Rimuru sports a snazzy front panel USB-C port perfect for the fact that most of what I want to connect now functions through USB-C. Likewise the motherboard rather resolves one of my gripes with its predecessor. My old Z77 chipset was a superb motherboard but it sadly was a bridge chipset, literally. Coming from the era in which USB 3.0 became standard only two rear ports and the two front ports were 3.0 with the otherwise ample ports in back being 2.0s. On the H570M the only 2.0 ports are header; all rear ports are USB-A, and two of them are rated for 10 Gbit/s. A perfect solution to having to be careful which USB goes where in the back.

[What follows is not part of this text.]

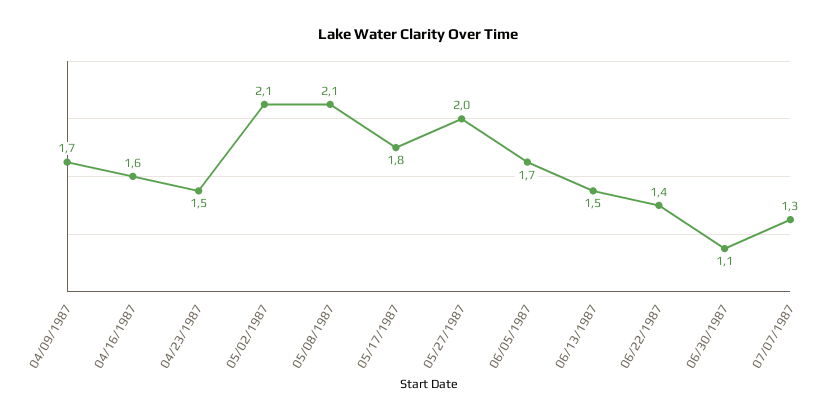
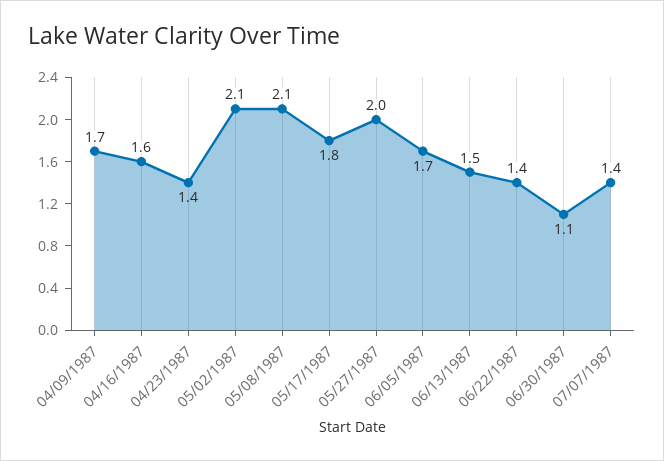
04/23/1987: 1.5 -> 1.4
07/07/1987: 1.3 -> 1.4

While I was at it: I decided on a fairly future proof power supply. My GTX 780 was the root cause of my last power supply upgrade, but is so powerful that it’s not typically the bottleneck Centauri experienced.
Opting to take advantage of the situation: I picked up an affordable power supply off a list of PSUs capable of driving an RTX 3080. In terms of PCI-E power connectors I could run two 780s. It’s also a semi modular—meaning everything but the ATX power cables “Plug” into the power supply rather than having to be tied off and routed. Since Rimuru is operating M.2 NVMe only, and has 2.5″ SSD mounts on the side panel: there is nothing in the drive cages below. As such I tossed the power supply’s remaining cables in there, so I don’t scratch my head in the years to come wondering which box in the closet they landed in.
Somehow it does seem ironic that the first live fire test of Rimuru’s capabilities was playing a DOOM (1993) 😁.
Raw performance testing in more interesting vectors has also been promising. Tested one of my projects that takes Stark about 15 minutes to compile from scratch, and Centauri pulled it off in about 7½ minutes to compile. Rimuru did it in 3 minutes. Bare in mind, Stark is the development system in the family and a laptop of similar vintage to Centauri.
Like her predecessor, Rimuru gets a nice “Assembling” album that tracks and marks things as part of the build. Centauri was the first PC that I built in the era of phones and cameras everywhere, and that really worked out. In a similar lesson from Stark, she also gets her own entry in y note system to serve as a log book of major changes and configuration. I’ve actually got pretty good at coping with that puzzle over the years.